→ **Exercise details**:
From the entries below, return only the lines starting at the one that contains "left wrist: (336, 399)" and ending at the one that contains "left ankle: (361, 661)", exactly as they stand.

→ **Supplied material**:
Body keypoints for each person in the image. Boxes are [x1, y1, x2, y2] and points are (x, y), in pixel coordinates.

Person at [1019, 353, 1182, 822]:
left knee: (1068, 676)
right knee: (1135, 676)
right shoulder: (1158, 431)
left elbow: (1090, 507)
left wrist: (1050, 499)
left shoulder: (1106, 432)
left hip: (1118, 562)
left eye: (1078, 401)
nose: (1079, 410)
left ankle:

* * *

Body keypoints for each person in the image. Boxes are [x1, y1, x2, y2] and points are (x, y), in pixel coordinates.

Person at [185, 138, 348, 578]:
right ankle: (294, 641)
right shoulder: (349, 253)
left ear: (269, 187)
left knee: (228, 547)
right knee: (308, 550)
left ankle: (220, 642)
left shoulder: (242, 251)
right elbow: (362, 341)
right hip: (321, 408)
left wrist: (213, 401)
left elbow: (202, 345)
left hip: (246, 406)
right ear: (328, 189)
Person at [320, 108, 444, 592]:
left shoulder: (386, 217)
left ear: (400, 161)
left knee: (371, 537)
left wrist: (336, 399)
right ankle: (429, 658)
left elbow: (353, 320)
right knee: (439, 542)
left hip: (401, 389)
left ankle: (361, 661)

→ **Answer to this task**:
left wrist: (336, 399)
right ankle: (429, 658)
left elbow: (353, 320)
right knee: (439, 542)
left hip: (401, 389)
left ankle: (361, 661)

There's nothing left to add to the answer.